Measurement reading data:
::::

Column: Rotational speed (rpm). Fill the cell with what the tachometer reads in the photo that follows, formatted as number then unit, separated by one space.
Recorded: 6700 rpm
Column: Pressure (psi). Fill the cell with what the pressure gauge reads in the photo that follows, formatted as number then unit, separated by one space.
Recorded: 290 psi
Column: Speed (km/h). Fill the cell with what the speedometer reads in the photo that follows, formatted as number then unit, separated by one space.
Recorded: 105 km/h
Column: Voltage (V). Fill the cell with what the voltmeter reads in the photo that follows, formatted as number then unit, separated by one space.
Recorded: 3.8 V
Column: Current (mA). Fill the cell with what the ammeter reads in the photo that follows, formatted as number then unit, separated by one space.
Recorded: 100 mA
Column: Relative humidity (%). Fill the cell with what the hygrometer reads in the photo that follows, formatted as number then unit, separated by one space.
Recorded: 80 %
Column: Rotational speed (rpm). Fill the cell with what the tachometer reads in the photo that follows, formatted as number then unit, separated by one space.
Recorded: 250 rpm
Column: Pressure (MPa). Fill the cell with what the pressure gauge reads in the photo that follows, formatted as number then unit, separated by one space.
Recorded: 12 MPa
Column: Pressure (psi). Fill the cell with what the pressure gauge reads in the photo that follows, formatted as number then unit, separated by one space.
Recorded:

::::

Exercise aim:
Return, without any alteration, the records starting at the line that contains "Column: Current (mA)." and ending at the final line of the records.

Exercise answer:
Column: Current (mA). Fill the cell with what the ammeter reads in the photo that follows, formatted as number then unit, separated by one space.
Recorded: 100 mA
Column: Relative humidity (%). Fill the cell with what the hygrometer reads in the photo that follows, formatted as number then unit, separated by one space.
Recorded: 80 %
Column: Rotational speed (rpm). Fill the cell with what the tachometer reads in the photo that follows, formatted as number then unit, separated by one space.
Recorded: 250 rpm
Column: Pressure (MPa). Fill the cell with what the pressure gauge reads in the photo that follows, formatted as number then unit, separated by one space.
Recorded: 12 MPa
Column: Pressure (psi). Fill the cell with what the pressure gauge reads in the photo that follows, formatted as number then unit, separated by one space.
Recorded:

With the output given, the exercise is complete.